You know, I never was afraid of high school, until it was my turn to enter it. At age nine I believed that high school was just like it was shown in the movies: a happy and fun place where being the most popular girl in school meant you had to be mean, and being the cute outsider meant you’d get the boy. Of course, this education came from the Disney channel and “Barbie” movies.
As I’ve grown older and the movies I watch more mature, I’ve even realized they now depict high school differently and more unrealistically even than it really is. Take the “Twilight” movies for example. No eye rolling. Those movies tell of an awkward klutz of a girl who is suddenly whisked away by a model-perfect vampire man. I’ve been caught up in these fantasies since I was a little girl; and now that my time has come to enter high school, I realize I really know nothing about it. Being the eldest child in my family, I have no one to tell me of what high school is really like. Of course I could ask my parents, but they grew in a completely different time than me. Who knows? Maybe high school was in fact exactly like the movies for them. But, as I said, I have no one to tell me of high school. This means my image of it is still a warped Disney movie, with a little “Twilight” mixed in there.
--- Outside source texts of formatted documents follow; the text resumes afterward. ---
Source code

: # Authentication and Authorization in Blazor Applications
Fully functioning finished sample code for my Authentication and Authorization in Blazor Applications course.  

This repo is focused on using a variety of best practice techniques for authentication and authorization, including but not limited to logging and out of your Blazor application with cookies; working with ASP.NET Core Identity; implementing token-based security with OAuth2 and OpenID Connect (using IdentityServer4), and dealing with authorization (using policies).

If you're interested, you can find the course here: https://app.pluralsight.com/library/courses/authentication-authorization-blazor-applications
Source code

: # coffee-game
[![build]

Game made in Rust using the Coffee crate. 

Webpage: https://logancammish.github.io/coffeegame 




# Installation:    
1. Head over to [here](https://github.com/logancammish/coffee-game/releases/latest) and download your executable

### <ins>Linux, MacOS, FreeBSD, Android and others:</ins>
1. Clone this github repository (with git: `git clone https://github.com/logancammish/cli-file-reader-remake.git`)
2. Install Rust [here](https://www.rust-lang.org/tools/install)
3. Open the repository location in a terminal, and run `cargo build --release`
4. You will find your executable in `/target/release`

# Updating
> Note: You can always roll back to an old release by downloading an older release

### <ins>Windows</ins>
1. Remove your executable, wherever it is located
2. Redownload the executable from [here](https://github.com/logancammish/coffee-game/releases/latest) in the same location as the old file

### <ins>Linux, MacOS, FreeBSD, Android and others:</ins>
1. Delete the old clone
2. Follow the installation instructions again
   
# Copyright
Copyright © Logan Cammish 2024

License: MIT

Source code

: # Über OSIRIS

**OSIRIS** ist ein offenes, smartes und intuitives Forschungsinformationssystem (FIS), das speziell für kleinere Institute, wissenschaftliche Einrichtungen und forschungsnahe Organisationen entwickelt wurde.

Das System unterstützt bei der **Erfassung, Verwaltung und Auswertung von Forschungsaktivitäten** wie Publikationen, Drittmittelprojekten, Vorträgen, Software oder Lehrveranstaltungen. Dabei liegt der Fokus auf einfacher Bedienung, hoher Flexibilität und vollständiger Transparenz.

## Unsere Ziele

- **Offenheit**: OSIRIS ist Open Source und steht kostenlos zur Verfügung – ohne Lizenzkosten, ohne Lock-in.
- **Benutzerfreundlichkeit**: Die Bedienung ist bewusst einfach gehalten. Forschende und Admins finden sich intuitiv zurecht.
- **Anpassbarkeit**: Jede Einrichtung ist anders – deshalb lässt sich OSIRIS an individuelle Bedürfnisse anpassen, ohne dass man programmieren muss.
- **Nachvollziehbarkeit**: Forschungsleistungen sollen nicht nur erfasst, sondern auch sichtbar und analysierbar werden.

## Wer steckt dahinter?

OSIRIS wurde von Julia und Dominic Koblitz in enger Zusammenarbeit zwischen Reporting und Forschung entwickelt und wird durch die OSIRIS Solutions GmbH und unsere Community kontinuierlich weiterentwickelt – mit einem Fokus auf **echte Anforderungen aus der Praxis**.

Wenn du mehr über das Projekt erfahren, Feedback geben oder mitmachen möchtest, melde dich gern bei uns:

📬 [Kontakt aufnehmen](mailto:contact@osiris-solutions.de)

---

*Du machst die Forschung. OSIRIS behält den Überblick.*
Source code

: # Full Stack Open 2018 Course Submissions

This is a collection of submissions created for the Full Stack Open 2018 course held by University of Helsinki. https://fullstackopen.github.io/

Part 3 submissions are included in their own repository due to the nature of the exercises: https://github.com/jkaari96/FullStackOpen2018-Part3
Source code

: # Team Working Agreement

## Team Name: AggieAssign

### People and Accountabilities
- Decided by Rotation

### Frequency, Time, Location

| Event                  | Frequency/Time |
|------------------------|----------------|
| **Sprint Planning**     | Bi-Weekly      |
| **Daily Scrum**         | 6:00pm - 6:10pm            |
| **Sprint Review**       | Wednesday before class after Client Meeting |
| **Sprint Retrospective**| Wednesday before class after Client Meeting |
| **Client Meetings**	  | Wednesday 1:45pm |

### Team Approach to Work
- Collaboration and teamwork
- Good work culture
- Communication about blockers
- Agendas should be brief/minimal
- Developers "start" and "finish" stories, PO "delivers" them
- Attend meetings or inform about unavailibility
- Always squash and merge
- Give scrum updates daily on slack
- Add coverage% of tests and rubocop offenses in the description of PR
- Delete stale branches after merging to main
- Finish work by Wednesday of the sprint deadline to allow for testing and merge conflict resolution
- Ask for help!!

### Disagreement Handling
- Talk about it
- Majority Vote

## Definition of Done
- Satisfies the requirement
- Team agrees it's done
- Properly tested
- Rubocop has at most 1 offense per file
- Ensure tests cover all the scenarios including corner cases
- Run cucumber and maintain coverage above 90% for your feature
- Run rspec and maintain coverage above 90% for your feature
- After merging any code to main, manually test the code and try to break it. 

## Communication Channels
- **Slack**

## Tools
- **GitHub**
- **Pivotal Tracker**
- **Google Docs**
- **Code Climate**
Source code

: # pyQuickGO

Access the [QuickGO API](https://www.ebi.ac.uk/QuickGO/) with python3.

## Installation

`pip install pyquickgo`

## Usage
So one day, in hopes to find other helpless eldest children entering the ninth grade, I began to interview people. I asked them about their fears, their excitement, and what they knew of high school.
“I hear it’s not all that bad. You just really have to watch out for people and teachers,” was the response I got.
What was that supposed to mean? This ended up hurting me more than helping me. For my panic grew. I soon sunk to online tests in where I was going to end up in high school. (I often got “nerd” or “artsy rebel.” Which again, I have no idea what this means.) But then a light at the end of the tunnel emerged, a possibility I had neglected: I realized I knew students who were already in high school whom I could ask about the experience.
And after speaking with them, I’ll tell you right now, all that fear and dread inside me began to melt away.
“I was afraid of entering high school at first,” one told me. “I had always been at small private schools and didn’t want to be treated differently just because of that. But it turns out, people were really nice and I soon my own crowd to hang out with.”
All these high-schoolers told me the same thing: find your place. High school had cliques, it had “mean girls,” but the important thing was to find where you belong and to stick with those people. Whether you are a nerd, rebel, jock or outsider, you have the ability to find your place and to make friends who will support you all throughout high school. It may seem scary at first, believe me I know, but high school is really about discovering whom you are and what you want to do with your life; and there you will meet people who want to help you do as such.
Take me for example: I want to write. I thought I wanted to be a journalist, but maybe I want to write novels. I don’t know yet. I’ll find out in high school with my “clique.” I am no longer afraid. Remember that the movies have it all wrong. It’s not about what clothes you where or who you hang out with. It’s about what you do with your life and how you make yourself out to be in the crazy world that is high school.